_TASK ITEM:_ Output the listing verbatim, starting at its first line and continuing through the line containing "At how many categories does at least one series exceed 0?", with that line included.

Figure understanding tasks
○ ○ ○
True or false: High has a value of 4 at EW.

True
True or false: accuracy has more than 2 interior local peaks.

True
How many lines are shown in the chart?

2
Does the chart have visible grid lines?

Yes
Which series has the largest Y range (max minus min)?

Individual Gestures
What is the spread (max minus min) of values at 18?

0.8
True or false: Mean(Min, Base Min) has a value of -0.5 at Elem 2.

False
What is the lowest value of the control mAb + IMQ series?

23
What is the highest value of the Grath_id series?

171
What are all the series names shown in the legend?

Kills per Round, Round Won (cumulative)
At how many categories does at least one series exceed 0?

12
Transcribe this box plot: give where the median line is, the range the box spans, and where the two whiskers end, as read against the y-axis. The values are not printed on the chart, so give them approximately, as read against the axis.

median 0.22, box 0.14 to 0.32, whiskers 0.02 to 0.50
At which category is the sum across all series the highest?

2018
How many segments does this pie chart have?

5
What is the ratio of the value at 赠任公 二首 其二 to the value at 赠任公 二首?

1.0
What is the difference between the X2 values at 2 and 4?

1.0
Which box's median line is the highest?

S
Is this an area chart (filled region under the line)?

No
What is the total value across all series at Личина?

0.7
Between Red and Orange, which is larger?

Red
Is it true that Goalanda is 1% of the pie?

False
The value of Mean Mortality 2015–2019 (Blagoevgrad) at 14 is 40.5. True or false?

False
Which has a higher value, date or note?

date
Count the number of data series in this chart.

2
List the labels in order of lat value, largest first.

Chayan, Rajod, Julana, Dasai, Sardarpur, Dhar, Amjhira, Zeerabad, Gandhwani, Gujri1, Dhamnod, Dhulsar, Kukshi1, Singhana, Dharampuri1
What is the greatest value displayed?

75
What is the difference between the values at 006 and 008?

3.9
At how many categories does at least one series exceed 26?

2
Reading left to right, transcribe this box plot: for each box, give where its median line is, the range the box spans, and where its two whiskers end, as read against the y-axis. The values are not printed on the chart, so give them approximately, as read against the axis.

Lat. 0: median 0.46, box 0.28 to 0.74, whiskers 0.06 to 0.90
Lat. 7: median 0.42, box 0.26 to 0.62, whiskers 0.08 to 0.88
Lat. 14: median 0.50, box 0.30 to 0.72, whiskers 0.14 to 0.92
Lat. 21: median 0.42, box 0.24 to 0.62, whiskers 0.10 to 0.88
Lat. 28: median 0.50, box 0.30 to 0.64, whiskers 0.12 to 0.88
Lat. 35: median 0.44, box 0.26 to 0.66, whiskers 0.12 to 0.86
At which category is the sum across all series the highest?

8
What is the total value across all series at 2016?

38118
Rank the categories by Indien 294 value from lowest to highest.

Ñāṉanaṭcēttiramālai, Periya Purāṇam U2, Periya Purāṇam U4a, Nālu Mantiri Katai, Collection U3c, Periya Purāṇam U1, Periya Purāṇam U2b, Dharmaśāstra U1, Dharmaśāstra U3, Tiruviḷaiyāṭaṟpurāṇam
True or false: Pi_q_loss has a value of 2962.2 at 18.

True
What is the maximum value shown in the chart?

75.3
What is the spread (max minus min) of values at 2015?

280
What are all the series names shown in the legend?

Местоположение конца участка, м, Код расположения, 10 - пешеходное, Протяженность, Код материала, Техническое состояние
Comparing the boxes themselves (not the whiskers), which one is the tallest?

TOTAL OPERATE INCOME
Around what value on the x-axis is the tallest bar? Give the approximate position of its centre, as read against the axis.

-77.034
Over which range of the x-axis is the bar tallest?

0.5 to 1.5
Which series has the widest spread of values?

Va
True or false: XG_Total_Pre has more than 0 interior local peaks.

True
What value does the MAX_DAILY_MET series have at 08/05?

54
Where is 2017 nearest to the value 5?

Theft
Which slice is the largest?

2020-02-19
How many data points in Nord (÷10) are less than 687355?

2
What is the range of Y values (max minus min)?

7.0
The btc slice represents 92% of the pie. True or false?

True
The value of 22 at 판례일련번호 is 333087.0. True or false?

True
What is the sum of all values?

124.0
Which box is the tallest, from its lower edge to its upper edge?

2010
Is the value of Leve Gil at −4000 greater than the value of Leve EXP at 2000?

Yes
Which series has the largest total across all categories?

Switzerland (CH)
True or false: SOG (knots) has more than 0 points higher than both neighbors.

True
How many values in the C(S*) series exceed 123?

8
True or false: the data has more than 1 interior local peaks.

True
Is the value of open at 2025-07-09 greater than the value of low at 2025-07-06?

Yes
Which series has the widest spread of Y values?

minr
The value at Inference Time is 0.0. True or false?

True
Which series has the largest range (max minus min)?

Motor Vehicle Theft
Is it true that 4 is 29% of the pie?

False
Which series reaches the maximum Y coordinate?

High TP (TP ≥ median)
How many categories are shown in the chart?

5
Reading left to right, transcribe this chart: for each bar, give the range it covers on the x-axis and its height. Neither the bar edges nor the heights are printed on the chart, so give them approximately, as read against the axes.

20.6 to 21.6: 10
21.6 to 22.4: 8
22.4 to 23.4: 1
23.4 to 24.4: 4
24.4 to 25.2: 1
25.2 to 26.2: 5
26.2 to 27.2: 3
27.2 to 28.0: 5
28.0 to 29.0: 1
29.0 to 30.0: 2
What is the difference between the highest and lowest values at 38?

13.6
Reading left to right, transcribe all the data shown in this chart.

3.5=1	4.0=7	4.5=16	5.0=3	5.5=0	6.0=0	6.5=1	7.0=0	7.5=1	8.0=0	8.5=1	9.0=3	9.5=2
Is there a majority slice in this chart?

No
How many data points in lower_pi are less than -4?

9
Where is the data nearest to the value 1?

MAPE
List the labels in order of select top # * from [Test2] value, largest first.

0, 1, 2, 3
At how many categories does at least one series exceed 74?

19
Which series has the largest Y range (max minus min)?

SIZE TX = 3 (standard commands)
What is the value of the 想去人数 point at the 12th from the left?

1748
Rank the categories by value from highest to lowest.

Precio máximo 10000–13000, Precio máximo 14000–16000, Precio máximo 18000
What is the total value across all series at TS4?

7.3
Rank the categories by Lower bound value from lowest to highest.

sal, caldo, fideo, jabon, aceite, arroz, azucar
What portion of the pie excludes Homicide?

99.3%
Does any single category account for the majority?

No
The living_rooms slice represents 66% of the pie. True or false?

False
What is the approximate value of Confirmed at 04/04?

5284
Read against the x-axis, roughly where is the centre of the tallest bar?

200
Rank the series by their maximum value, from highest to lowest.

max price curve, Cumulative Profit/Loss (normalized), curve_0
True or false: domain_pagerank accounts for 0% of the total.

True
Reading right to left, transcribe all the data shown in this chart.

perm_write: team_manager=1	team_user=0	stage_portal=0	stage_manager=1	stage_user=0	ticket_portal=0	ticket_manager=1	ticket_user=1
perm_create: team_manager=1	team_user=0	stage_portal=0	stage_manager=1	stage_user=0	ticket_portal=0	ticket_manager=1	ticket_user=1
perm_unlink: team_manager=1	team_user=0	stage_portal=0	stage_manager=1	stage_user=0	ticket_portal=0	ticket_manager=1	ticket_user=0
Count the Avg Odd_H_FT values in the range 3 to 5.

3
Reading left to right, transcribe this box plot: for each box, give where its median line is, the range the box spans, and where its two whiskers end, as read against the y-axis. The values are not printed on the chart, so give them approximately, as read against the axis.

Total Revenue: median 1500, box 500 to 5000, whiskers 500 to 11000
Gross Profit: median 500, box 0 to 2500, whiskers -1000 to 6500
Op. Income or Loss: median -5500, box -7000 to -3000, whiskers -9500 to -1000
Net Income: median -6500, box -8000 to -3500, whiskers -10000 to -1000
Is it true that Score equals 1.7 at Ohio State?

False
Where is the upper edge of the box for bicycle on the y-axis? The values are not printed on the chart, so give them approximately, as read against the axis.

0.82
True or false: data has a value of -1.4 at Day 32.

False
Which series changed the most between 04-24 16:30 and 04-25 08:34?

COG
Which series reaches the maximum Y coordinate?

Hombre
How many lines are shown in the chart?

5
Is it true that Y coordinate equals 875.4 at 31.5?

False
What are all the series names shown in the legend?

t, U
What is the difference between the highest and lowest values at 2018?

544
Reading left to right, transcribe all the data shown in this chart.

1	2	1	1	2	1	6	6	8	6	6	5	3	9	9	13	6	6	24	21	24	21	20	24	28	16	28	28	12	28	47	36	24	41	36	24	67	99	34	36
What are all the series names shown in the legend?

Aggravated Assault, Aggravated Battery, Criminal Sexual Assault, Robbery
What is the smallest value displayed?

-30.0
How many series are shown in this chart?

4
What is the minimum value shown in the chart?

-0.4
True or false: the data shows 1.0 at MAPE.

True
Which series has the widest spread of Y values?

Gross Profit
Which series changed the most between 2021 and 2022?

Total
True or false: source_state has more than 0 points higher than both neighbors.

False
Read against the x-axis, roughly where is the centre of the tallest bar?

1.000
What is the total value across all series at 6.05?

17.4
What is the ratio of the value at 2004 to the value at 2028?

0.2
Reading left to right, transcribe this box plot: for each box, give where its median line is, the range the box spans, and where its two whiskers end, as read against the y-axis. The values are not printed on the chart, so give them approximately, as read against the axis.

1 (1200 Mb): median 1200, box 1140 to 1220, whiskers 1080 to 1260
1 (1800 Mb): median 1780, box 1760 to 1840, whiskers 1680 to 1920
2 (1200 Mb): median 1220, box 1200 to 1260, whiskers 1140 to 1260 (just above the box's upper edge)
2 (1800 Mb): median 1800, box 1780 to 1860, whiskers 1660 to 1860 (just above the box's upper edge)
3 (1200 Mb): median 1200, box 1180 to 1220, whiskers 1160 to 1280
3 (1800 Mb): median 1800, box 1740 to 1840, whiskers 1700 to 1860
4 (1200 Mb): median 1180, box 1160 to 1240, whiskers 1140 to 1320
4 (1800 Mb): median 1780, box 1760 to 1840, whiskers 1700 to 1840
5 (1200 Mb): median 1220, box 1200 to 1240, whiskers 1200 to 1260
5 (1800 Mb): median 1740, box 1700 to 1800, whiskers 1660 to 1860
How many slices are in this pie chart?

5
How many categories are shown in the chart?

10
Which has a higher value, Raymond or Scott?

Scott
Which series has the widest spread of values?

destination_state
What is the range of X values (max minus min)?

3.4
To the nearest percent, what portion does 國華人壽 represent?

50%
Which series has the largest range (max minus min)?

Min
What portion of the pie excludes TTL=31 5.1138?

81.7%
○ ○ ○
_RESULT OF THE TASK:_
True or false: High has a value of 4 at EW.

True
True or false: accuracy has more than 2 interior local peaks.

True
How many lines are shown in the chart?

2
Does the chart have visible grid lines?

Yes
Which series has the largest Y range (max minus min)?

Individual Gestures
What is the spread (max minus min) of values at 18?

0.8
True or false: Mean(Min, Base Min) has a value of -0.5 at Elem 2.

False
What is the lowest value of the control mAb + IMQ series?

23
What is the highest value of the Grath_id series?

171
What are all the series names shown in the legend?

Kills per Round, Round Won (cumulative)
At how many categories does at least one series exceed 0?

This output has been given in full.